# [What is being asked]
Would you give the entries below again, precisely as they are written?

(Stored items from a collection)
=-=-=

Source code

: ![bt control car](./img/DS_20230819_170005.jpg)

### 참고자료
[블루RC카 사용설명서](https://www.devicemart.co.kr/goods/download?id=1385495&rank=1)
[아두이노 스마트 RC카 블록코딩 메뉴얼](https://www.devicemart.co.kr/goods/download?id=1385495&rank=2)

=-=-=

# [Response]
Source code

: ![bt control car](./img/DS_20230819_170005.jpg)

### 참고자료
[블루RC카 사용설명서](https://www.devicemart.co.kr/goods/download?id=1385495&rank=1)
[아두이노 스마트 RC카 블록코딩 메뉴얼](https://www.devicemart.co.kr/goods/download?id=1385495&rank=2)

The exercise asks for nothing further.